COIに関しては、学会や雑誌等の開示基準に照らして開示をすることが必要です。発表内容に関連する企業や団体が存在しなくても「なし」と開示することが必要です。症例報告であっても降圧薬の効果や副作用と関連したものであれば関連する企業が存在することになりますが、薬剤や器機と関係がない発表内容であれば関連する企業はないと判断できます。

ただし、過去の臨床経験の積み重ねをまとめて特定の手技や治療の有用性を解析した発表などは「研究」に該当しますので倫理審査やCOI開示が必要です。
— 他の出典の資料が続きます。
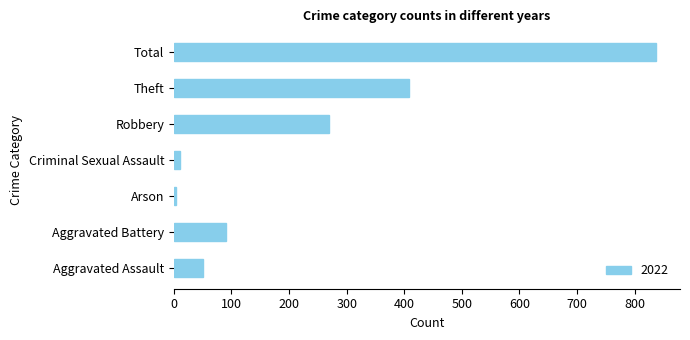

How many values are below 91?

3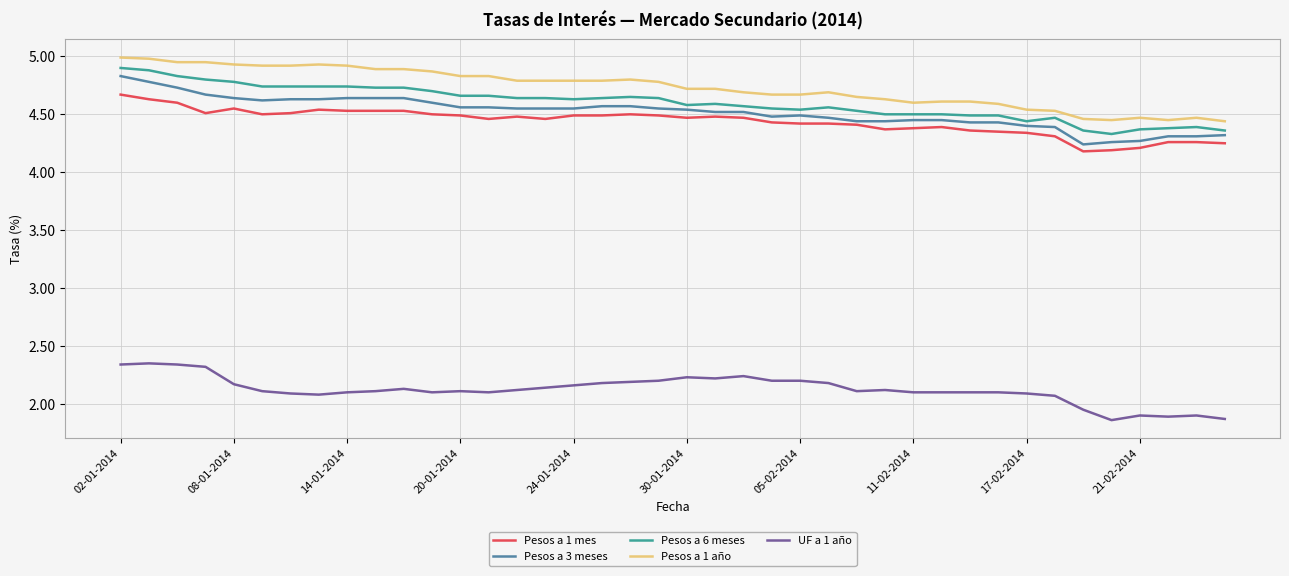

True or false: Pesos a 1 mes and UF a 1 año cross at least once.

False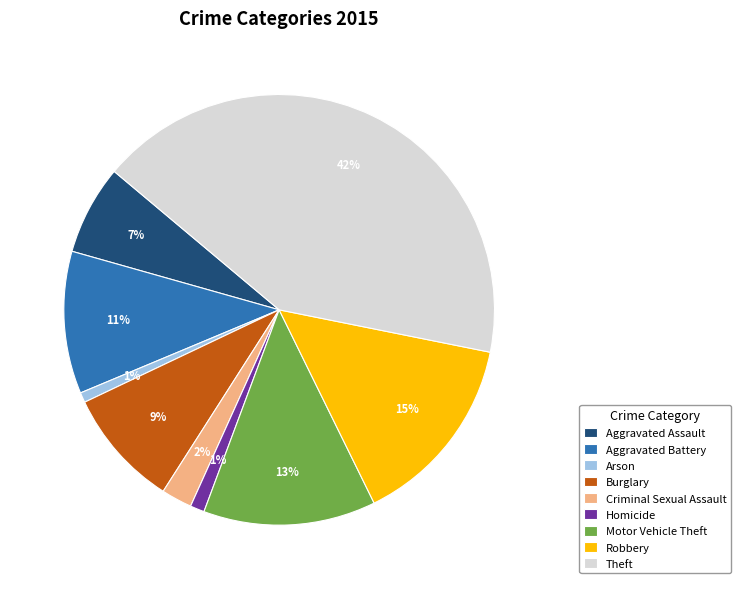

Combined, do Burglary and Homicide account for over 50%?

No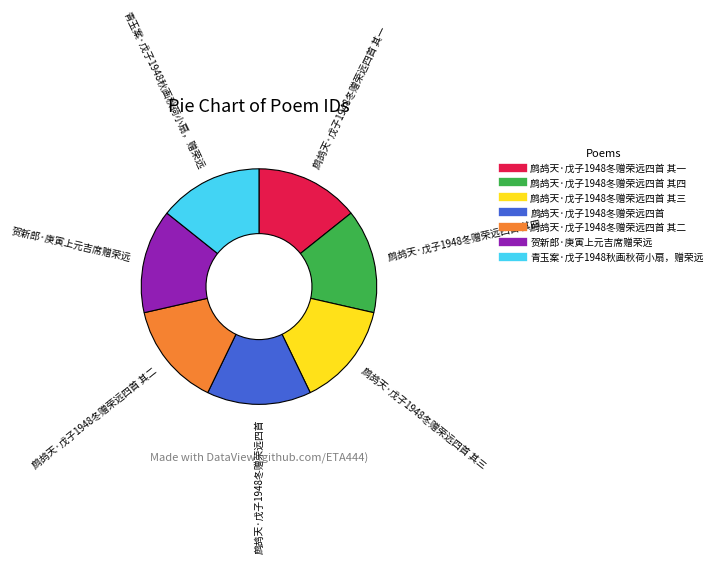

How many segments does this pie chart have?

7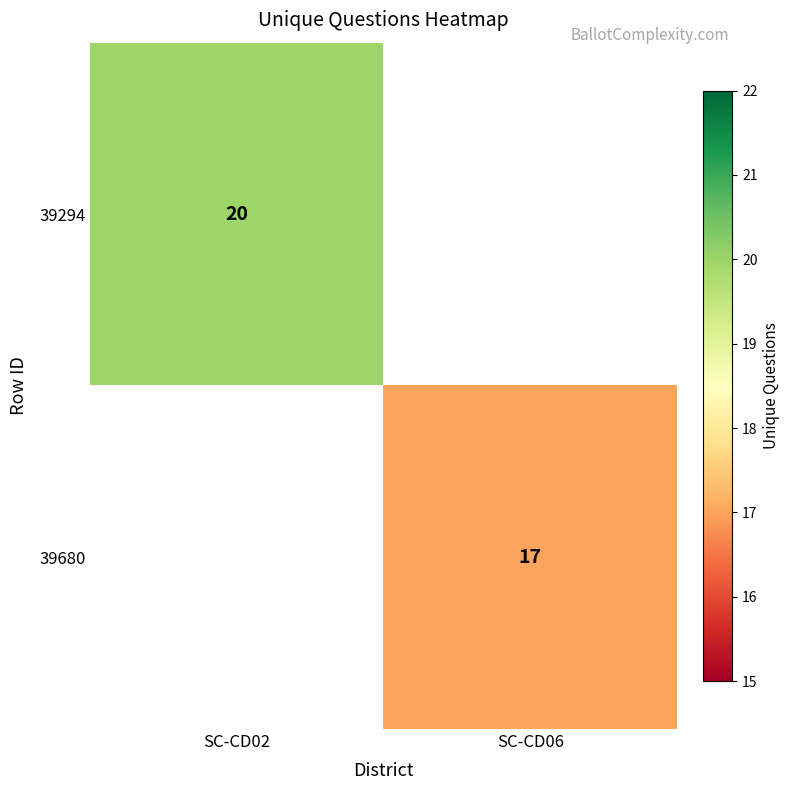

True or false: 39680 has a value of 17 at SC-CD06.

True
Q2-3 臨床研究で利益相反が問題視されるのはなぜですか?
A2-3

臨床研究は研究成果がもたらす社会的貢献の有無に関わらず

  • 特定の資金源(企業など)や所属する研究機関、研究者自身に対する知的財産などが生じる可能性(利害関係)
  • 医師の本務として患者さんの診療を進めるべきところが、臨床研究の実施により逆に被験者の生命や人権が脅かされる可能性(本務にバイアスがかかる可能性)

の両面を併せ持ちます。

1人の研究者をめぐって発生するこのような義務の衝突(Conflict of Commitment)、本務と利害関係の対立・抵触関係が、いわゆるConflicts Of Interest(COI;利益相反と和訳されています)と呼ばれる状態です。

適切なCOI開示がなされていない場合、かかる衝突により第三者から本務にバイアスが掛かったのではないかといった疑惑を受けることとなったり、被験者の不利益を生じたりする可能性、研究発表の受け手(論文読者など)が研究結果の科学的解釈においてバイアスの度合いを適切に判断できずに拡大解釈に至るような可能性があります。

利益相反状態が存在することが問題なのではなく、注意すべき点は、適切なCOIの管理や開示によって透明性を確保することにより研究の信頼性を確保し、第三者から思わぬ指摘を受けないようにすることです。